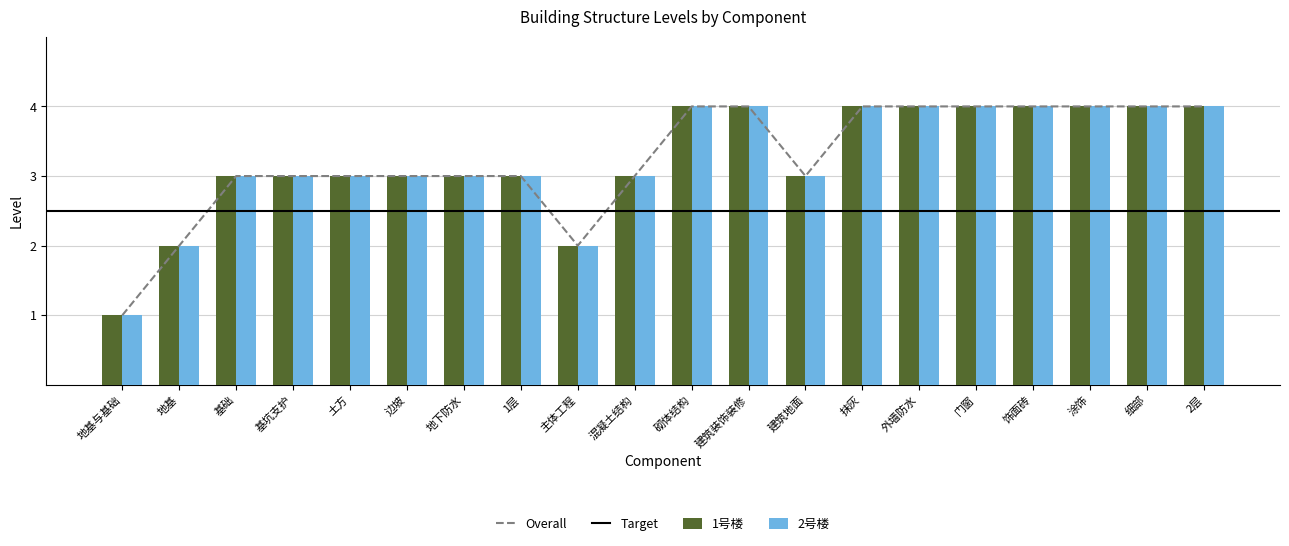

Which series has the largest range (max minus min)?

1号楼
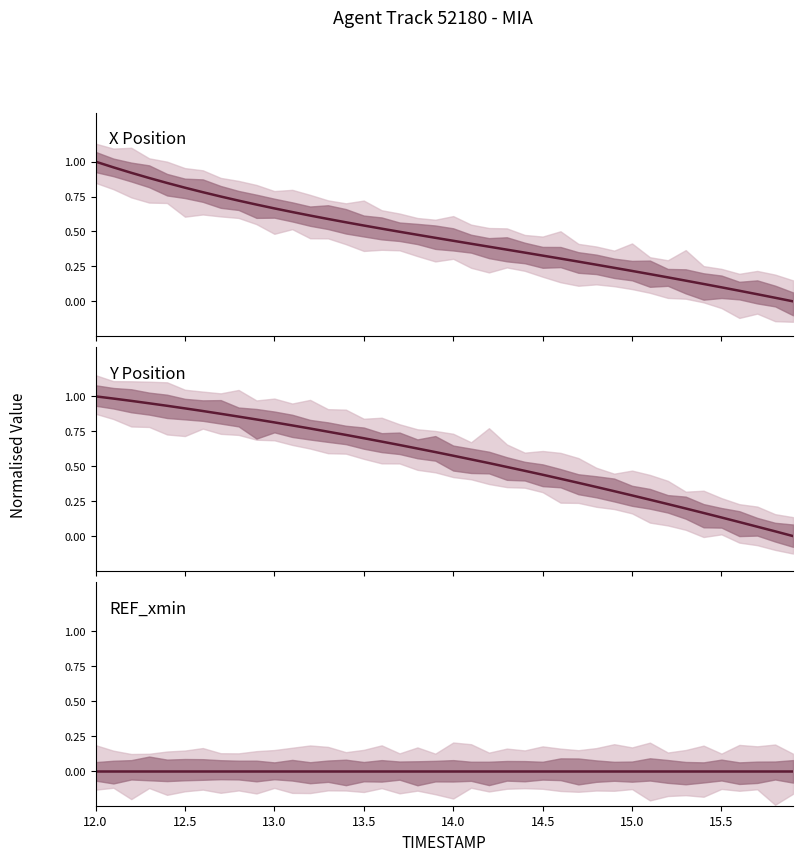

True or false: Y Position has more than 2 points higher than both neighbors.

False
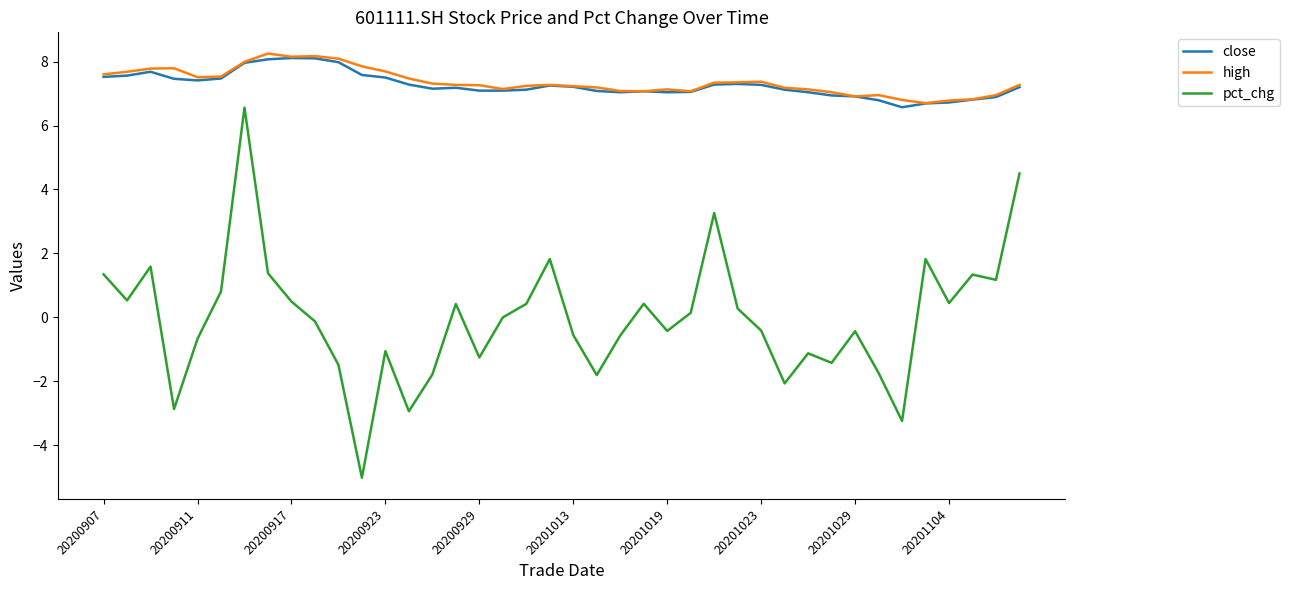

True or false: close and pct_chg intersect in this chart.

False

· · · · · · ·

* [ASSIGNMENT]
Retype the records above word for word, leaving out the pictures.

* [WORKED SOLUTION]
Which series has the largest range (max minus min)?

1号楼

True or false: Y Position has more than 2 points higher than both neighbors.

False

True or false: close and pct_chg intersect in this chart.

False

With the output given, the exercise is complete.